Although the discussion thread in the issue is long, we landed on a simple set of changes:
- Replace offset and length properties with charOffset, charLength, byteOffset, and byteLength.
- Add a statement that character-based properties are independent of the presence or absence of a BOM.
- Change the statement that surrogate pairs consist of two characters. They are one character, but some editors get it wrong.
That first bullet point greatly simplified the descriptions of the various properties and the relationships among them.
I suggest that you read Section 3.22, “Region object” in its entirety as if it were new. Reading with Simple Markup will help a lot.
Jim, there are a few comments in there pointing out where I addressed some of your other concerns.
There are still two open questions about this change:
- Do we have to say anything about the set of acceptable line break characters? Jim is concerned that producers and consumers might differ in their interpretation of the LS character (U+2028). Michael and I are skeptical that there’s anything SARIF can do about that, but the discussion continues.

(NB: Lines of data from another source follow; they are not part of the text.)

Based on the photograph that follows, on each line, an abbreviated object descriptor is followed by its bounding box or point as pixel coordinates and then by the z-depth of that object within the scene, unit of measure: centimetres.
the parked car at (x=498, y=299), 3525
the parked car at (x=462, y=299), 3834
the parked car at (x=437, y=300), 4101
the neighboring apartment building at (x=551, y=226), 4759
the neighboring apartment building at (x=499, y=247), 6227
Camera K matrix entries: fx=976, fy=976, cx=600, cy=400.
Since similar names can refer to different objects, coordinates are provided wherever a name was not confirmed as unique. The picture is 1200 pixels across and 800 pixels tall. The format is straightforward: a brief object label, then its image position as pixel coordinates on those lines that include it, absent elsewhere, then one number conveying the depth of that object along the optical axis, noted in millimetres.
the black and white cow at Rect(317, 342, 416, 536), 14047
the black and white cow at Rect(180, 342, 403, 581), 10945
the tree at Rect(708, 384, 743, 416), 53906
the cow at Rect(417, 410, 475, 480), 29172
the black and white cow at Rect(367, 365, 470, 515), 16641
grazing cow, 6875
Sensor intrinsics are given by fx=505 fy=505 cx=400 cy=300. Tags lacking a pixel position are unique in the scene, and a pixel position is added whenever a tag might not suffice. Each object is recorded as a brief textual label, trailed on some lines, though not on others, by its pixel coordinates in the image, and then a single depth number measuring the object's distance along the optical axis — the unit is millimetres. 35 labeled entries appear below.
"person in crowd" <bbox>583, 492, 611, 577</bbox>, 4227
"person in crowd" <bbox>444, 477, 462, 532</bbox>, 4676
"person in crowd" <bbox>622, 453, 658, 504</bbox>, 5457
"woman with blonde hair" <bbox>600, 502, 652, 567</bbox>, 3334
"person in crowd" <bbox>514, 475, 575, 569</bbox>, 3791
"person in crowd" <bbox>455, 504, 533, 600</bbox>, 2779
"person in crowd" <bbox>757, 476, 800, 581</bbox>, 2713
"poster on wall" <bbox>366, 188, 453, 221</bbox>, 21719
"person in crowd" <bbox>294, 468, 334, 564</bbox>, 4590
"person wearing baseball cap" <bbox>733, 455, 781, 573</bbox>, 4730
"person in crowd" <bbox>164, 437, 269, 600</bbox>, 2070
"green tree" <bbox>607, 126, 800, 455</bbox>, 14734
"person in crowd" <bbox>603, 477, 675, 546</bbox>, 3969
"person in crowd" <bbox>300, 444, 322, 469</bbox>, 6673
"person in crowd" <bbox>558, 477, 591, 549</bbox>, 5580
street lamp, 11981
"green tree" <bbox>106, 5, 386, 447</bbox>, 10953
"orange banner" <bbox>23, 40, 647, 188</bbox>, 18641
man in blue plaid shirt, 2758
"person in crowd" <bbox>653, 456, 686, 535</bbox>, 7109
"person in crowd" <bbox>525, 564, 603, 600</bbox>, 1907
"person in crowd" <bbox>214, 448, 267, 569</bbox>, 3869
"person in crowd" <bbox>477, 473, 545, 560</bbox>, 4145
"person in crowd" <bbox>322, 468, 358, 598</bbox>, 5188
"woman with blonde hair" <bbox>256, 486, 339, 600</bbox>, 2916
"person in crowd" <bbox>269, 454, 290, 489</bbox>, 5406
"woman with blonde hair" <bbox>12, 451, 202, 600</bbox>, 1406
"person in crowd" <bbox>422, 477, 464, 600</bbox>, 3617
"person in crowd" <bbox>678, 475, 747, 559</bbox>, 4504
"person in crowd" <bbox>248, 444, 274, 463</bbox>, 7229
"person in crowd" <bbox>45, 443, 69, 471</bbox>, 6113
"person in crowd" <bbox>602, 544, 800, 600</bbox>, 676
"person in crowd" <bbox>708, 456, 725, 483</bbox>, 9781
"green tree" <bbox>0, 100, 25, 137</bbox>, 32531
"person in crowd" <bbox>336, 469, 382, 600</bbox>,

I opened a separate issue for this: Issue #169, “Decide how to handle uncommon line break characters.”
- Section 3.22 contained a paragraph suggesting how a consumer should guess a file’s encoding so that it could count lines and columns correctly. That was very old text, from before we introduced file.encoding and run.defaultFileEncoding. Should we remove that paragraph? Should we specify an encoding-determination procedure that includes both the new properties and the old guidance? I sent an email on that yesterday, which I will now forward to all of you.